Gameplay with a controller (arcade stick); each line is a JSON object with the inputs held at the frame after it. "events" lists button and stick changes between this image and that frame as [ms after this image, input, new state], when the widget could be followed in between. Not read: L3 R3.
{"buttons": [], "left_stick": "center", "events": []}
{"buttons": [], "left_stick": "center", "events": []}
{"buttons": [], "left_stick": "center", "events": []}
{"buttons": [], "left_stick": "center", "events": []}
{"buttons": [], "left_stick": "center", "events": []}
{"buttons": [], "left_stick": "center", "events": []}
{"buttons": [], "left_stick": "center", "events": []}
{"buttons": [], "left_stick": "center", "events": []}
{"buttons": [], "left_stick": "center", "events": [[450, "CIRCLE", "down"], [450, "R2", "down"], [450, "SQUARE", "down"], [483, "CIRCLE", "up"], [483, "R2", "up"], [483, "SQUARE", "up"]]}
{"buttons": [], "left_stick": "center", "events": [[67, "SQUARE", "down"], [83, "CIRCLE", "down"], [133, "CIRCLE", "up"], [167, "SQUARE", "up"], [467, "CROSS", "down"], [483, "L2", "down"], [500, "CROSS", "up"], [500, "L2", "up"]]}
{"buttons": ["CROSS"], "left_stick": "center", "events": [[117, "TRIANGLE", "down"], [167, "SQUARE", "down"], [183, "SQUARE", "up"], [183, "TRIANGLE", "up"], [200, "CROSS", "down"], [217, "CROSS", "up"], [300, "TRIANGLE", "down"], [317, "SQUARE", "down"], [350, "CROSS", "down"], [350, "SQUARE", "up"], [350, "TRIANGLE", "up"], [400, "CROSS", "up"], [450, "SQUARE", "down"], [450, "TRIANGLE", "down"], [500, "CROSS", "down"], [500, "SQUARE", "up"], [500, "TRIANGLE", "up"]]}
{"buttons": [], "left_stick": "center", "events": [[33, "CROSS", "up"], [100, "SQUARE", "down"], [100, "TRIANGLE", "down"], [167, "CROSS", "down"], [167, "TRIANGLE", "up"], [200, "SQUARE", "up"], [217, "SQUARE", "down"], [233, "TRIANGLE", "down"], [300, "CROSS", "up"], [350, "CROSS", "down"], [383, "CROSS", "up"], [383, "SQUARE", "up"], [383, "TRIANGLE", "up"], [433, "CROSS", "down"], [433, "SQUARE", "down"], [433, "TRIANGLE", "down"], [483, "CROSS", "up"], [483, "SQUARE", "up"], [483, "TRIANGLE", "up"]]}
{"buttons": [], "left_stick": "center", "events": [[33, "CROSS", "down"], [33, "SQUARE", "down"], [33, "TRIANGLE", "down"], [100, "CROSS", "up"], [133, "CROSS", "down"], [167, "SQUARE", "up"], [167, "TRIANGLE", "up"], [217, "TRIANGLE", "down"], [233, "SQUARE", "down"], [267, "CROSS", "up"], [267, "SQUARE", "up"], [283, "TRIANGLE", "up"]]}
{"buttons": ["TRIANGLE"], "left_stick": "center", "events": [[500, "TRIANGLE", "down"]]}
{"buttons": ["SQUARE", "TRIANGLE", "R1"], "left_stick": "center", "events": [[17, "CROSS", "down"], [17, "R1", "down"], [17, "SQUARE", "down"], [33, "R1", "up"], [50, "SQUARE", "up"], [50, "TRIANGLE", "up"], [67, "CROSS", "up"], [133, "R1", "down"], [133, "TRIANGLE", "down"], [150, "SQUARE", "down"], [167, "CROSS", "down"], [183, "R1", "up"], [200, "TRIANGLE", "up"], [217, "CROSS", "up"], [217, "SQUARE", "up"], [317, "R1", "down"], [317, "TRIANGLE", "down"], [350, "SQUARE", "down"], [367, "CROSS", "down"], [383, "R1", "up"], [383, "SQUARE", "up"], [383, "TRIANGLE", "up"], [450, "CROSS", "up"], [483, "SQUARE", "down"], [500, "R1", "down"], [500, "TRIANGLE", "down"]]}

■ **WHAT YOU WILL DO**:
Line by line, write out the records above exactly.

■ **OUTPUT FOR THIS EXERCISE**:
Gameplay with a controller (arcade stick); each line is a JSON object with the inputs held at the frame after it. "events" lists button and stick changes between this image and that frame as [ms after this image, input, new state], when the widget could be followed in between. Not read: L3 R3.
{"buttons": [], "left_stick": "center", "events": []}
{"buttons": [], "left_stick": "center", "events": []}
{"buttons": [], "left_stick": "center", "events": []}
{"buttons": [], "left_stick": "center", "events": []}
{"buttons": [], "left_stick": "center", "events": []}
{"buttons": [], "left_stick": "center", "events": []}
{"buttons": [], "left_stick": "center", "events": []}
{"buttons": [], "left_stick": "center", "events": []}
{"buttons": [], "left_stick": "center", "events": [[450, "CIRCLE", "down"], [450, "R2", "down"], [450, "SQUARE", "down"], [483, "CIRCLE", "up"], [483, "R2", "up"], [483, "SQUARE", "up"]]}
{"buttons": [], "left_stick": "center", "events": [[67, "SQUARE", "down"], [83, "CIRCLE", "down"], [133, "CIRCLE", "up"], [167, "SQUARE", "up"], [467, "CROSS", "down"], [483, "L2", "down"], [500, "CROSS", "up"], [500, "L2", "up"]]}
{"buttons": ["CROSS"], "left_stick": "center", "events": [[117, "TRIANGLE", "down"], [167, "SQUARE", "down"], [183, "SQUARE", "up"], [183, "TRIANGLE", "up"], [200, "CROSS", "down"], [217, "CROSS", "up"], [300, "TRIANGLE", "down"], [317, "SQUARE", "down"], [350, "CROSS", "down"], [350, "SQUARE", "up"], [350, "TRIANGLE", "up"], [400, "CROSS", "up"], [450, "SQUARE", "down"], [450, "TRIANGLE", "down"], [500, "CROSS", "down"], [500, "SQUARE", "up"], [500, "TRIANGLE", "up"]]}
{"buttons": [], "left_stick": "center", "events": [[33, "CROSS", "up"], [100, "SQUARE", "down"], [100, "TRIANGLE", "down"], [167, "CROSS", "down"], [167, "TRIANGLE", "up"], [200, "SQUARE", "up"], [217, "SQUARE", "down"], [233, "TRIANGLE", "down"], [300, "CROSS", "up"], [350, "CROSS", "down"], [383, "CROSS", "up"], [383, "SQUARE", "up"], [383, "TRIANGLE", "up"], [433, "CROSS", "down"], [433, "SQUARE", "down"], [433, "TRIANGLE", "down"], [483, "CROSS", "up"], [483, "SQUARE", "up"], [483, "TRIANGLE", "up"]]}
{"buttons": [], "left_stick": "center", "events": [[33, "CROSS", "down"], [33, "SQUARE", "down"], [33, "TRIANGLE", "down"], [100, "CROSS", "up"], [133, "CROSS", "down"], [167, "SQUARE", "up"], [167, "TRIANGLE", "up"], [217, "TRIANGLE", "down"], [233, "SQUARE", "down"], [267, "CROSS", "up"], [267, "SQUARE", "up"], [283, "TRIANGLE", "up"]]}
{"buttons": ["TRIANGLE"], "left_stick": "center", "events": [[500, "TRIANGLE", "down"]]}
{"buttons": ["SQUARE", "TRIANGLE", "R1"], "left_stick": "center", "events": [[17, "CROSS", "down"], [17, "R1", "down"], [17, "SQUARE", "down"], [33, "R1", "up"], [50, "SQUARE", "up"], [50, "TRIANGLE", "up"], [67, "CROSS", "up"], [133, "R1", "down"], [133, "TRIANGLE", "down"], [150, "SQUARE", "down"], [167, "CROSS", "down"], [183, "R1", "up"], [200, "TRIANGLE", "up"], [217, "CROSS", "up"], [217, "SQUARE", "up"], [317, "R1", "down"], [317, "TRIANGLE", "down"], [350, "SQUARE", "down"], [367, "CROSS", "down"], [383, "R1", "up"], [383, "SQUARE", "up"], [383, "TRIANGLE", "up"], [450, "CROSS", "up"], [483, "SQUARE", "down"], [500, "R1", "down"], [500, "TRIANGLE", "down"]]}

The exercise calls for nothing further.